Updated Sep 13, 2022 - Politics & Policy

DOJ signals agreement to Trump's choice for special master

Photo of Donald Trump looking to his right

Former President Trump speaks at August's Conservative Political Action Conference in Dallas. Photo: Brandon Bell via Getty Images

The Department of Justice signaled in a filing Monday that it would accept a special master candidate proposed by former President Trump's legal team for overseeing a review of the documents the FBI retrieved from Mar-a-Lago.

Why it matters: The selection of a special master has been a point of contention between Trump and the DOJ.

  • If Judge Aileen Cannon approves the pick, Judge Raymond Dearie would be charged with determining which documents should be shielded from the federal prosecutors who are investigating potential mishandling of classified material.

What they're saying: The DOJ wrote in its filing that Dearie, along with its two original nominees, has "substantial judicial experience, during which they have presided over federal criminal and civil cases, including federal cases involving national security and privilege concern."

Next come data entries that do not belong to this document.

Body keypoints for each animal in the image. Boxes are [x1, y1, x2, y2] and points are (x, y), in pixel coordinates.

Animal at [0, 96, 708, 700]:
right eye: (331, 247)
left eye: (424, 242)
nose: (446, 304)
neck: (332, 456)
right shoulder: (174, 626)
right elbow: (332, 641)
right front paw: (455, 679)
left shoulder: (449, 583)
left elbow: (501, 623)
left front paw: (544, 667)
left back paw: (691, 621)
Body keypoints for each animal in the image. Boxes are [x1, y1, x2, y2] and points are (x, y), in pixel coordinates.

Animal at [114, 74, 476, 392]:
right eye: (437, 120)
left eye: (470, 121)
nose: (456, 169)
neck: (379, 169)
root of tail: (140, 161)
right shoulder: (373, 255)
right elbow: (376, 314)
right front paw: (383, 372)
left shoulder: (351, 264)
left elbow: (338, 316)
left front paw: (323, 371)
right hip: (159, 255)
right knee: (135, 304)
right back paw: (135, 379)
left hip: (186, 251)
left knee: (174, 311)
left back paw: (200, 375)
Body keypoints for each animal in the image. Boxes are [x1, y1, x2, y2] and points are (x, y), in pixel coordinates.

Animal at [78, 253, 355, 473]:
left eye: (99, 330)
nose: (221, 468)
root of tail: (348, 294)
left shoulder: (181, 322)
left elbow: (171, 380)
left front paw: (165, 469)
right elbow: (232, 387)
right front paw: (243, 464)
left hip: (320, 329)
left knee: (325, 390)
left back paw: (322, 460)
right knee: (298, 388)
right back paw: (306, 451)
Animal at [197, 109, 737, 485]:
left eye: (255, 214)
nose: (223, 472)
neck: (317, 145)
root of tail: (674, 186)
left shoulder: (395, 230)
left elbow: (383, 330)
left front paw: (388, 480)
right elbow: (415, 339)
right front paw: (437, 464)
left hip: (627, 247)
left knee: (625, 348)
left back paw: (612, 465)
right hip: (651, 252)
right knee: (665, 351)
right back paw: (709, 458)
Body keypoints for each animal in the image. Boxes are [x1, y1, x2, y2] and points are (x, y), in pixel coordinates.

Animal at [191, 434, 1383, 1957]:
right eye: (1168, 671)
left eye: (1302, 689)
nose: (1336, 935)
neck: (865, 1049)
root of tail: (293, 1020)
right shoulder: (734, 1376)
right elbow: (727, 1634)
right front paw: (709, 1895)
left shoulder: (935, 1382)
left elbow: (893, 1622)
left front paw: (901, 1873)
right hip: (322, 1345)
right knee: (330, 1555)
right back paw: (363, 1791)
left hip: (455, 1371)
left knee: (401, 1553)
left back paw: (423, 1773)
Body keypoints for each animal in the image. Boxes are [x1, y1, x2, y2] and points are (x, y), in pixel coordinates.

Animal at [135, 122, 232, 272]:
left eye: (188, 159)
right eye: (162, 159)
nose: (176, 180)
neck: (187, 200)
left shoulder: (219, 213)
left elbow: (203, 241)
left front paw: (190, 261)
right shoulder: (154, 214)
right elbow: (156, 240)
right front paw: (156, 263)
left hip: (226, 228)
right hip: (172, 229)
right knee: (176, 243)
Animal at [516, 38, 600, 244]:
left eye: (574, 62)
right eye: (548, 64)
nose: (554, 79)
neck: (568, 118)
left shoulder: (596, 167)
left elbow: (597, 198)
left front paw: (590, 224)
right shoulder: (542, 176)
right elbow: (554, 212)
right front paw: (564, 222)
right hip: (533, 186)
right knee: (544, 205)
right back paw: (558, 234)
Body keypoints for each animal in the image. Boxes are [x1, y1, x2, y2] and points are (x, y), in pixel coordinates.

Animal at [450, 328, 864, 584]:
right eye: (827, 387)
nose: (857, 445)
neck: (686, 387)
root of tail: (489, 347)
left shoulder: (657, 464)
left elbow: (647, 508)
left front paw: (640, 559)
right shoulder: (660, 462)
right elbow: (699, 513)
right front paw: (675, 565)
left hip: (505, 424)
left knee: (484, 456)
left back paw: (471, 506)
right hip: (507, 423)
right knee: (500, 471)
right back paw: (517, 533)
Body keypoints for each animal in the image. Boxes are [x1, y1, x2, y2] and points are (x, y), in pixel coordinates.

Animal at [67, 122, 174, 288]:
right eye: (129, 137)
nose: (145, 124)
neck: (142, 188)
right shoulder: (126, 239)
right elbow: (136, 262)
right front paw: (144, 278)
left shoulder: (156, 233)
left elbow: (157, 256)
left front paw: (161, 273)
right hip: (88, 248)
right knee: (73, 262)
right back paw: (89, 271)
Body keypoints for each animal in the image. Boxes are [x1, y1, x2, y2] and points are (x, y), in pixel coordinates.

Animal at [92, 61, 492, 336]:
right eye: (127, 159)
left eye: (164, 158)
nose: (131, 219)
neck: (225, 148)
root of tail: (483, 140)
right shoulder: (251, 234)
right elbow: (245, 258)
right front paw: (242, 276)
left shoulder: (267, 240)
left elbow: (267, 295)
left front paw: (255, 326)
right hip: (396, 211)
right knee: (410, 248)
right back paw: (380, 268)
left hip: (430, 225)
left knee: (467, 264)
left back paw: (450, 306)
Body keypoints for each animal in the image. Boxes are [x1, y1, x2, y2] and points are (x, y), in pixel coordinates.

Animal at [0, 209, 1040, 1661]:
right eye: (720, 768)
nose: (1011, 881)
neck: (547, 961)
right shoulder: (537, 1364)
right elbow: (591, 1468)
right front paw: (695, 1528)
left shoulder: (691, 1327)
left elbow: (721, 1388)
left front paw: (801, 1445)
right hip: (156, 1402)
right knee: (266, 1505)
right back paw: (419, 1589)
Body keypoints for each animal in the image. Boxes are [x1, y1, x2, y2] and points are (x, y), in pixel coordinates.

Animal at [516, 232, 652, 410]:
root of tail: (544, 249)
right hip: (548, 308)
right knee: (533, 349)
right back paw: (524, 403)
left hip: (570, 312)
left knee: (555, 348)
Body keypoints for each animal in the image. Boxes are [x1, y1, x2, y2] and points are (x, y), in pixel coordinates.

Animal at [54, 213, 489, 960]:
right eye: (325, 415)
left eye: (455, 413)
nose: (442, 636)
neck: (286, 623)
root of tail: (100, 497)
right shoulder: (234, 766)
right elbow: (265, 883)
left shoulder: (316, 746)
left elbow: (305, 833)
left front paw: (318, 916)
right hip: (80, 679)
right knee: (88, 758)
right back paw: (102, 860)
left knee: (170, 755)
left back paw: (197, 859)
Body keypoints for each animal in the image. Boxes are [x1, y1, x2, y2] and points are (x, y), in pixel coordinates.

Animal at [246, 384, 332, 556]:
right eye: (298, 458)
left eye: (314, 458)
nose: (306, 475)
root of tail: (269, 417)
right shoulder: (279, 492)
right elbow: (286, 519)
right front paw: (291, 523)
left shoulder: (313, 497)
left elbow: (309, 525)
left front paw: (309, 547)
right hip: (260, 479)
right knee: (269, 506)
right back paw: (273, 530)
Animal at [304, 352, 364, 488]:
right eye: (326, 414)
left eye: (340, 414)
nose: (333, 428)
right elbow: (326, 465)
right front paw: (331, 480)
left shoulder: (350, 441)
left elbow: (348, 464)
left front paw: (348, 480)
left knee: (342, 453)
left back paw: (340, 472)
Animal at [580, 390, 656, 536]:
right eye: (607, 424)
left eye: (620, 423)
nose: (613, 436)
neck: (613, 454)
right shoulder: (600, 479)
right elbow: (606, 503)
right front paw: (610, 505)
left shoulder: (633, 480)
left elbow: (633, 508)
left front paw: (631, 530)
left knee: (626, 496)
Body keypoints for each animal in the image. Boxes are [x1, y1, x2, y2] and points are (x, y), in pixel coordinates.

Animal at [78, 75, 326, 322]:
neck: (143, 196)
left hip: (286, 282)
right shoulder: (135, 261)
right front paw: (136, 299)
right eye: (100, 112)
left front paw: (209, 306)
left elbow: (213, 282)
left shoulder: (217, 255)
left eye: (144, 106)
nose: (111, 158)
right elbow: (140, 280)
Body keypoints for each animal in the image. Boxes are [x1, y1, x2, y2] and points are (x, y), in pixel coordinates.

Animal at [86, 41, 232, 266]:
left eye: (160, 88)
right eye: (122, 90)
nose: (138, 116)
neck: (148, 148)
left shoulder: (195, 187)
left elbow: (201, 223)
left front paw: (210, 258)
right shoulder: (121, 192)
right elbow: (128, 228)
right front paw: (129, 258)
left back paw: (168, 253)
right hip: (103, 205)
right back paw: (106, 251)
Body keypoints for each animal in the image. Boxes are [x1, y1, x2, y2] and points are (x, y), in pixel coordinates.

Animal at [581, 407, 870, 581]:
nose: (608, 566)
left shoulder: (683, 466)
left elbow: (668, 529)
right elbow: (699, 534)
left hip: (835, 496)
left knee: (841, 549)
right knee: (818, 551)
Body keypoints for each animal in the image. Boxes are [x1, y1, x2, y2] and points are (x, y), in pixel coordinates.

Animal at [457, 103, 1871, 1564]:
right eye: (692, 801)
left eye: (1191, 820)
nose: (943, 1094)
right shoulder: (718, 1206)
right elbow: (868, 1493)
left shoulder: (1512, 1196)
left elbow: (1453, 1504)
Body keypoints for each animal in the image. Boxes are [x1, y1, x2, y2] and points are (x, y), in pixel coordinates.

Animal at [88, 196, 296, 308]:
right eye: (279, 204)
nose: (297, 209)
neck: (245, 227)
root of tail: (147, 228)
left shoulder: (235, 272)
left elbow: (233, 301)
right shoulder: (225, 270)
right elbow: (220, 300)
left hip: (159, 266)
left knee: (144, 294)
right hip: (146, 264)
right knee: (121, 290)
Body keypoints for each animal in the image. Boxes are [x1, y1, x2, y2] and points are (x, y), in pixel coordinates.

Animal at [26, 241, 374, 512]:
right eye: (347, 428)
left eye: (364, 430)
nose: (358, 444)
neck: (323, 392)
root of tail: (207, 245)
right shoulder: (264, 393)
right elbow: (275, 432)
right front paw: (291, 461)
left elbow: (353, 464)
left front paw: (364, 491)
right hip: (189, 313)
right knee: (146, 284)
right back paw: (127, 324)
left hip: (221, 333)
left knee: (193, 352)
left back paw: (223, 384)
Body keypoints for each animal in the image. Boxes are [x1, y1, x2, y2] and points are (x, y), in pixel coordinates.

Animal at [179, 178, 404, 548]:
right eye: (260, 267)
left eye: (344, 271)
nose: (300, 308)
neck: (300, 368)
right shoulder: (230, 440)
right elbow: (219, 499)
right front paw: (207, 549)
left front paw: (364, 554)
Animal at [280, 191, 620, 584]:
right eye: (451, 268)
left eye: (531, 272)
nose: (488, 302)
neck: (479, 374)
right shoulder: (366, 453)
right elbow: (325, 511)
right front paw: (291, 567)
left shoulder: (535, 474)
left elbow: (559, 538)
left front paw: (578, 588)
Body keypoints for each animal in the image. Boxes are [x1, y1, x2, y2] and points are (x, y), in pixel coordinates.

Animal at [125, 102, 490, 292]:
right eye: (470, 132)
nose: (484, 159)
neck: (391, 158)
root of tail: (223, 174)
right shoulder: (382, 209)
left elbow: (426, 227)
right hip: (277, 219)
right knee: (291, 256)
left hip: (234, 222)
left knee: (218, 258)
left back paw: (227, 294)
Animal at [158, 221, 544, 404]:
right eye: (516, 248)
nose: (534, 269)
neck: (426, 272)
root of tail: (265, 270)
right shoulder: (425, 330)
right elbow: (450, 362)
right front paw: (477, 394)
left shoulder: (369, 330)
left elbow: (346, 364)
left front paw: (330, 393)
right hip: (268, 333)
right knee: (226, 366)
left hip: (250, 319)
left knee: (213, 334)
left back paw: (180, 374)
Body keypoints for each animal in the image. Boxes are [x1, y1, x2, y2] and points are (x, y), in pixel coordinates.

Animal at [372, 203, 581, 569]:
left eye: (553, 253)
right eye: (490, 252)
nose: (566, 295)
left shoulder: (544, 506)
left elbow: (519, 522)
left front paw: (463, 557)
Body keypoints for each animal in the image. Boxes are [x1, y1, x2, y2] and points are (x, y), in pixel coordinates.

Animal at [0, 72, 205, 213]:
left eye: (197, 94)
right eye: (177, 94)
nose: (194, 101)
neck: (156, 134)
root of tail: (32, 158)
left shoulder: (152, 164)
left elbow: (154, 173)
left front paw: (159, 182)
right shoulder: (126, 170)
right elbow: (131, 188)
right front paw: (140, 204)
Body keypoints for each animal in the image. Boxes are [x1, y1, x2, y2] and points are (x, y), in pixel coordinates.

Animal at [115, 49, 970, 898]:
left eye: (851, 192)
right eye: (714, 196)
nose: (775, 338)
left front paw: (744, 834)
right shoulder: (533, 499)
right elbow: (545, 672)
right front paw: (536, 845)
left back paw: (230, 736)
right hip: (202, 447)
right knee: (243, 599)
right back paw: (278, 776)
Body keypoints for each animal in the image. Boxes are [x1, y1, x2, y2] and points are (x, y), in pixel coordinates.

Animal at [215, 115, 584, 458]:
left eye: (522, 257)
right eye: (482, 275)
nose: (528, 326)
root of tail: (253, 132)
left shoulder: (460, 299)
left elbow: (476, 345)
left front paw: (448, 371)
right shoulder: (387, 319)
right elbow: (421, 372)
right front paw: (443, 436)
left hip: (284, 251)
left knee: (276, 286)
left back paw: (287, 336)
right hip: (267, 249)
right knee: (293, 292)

  • "In selecting among the three candidates, the government respectfully requests that the Court consider and select the candidate best positioned to timely perform the special master’s assigned responsibilities."

Background: The Reagan-appointed Dearie has served as a federal judge in New York since the 1980s and now serves as a senior judge on the circuit after retiring in 2011.

The big picture: Trump has asked Cannon to reject the DOJ's request for a stay of her ruling to let a special master review evidence seized from Mar-a-Lago.

  • Cannon's ruling temporarily blocked the DOJ from reviewing the documents, which the agency has said will cause "irreparable harm" to the government and the public.
  • It's unclear whether Cannon would lift that restriction once a special master is appointed and approved.

Editor's note: This article has been updated with comment from the DOJ in the court filing and further context.